# Resolution issue with intel 4500mhd



## faulpin (Mar 26, 2011)

I installed FreeBSD 8.2-release with KDE4 on my Acer 3820t and I have a problem with resolution. In display settings I can't use resolution higher than 1024x768. I searched over the internet but I didn't find a solution. Can anyone help me?


----------



## flop (Nov 17, 2011)

faulpin said:
			
		

> I installed FreeBSD 8.2-release with KDE4 on my Acer 3820t and I have a problem with resolution. In display settings I can't use resolution higher than 1024x768. I searched over the internet but I didn't find a solution. Can anyone help me?

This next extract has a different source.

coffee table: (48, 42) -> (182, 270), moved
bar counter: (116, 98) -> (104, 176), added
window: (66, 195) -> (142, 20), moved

Almost the same here. I bought an acer 3820gt with a core-i3-arrandale-processor and deactivated my ATI graphics card to save power. I have waited for FreeBSD 9.0-RC1 and RC2, but support for the intel GMA HD graphics is still not implemented yet / not documented /I am to dumb to find a solution on $search_engine / $forum.
Anybody who can help us out with this problem?


----------



## wblock@ (Nov 17, 2011)

See http://wiki.freebsd.org/Intel_GPU.  It's safe to say this will not be committed before the release of FreeBSD 9.0.  How long after that is unclear, but it sounds mostly usable at present.


----------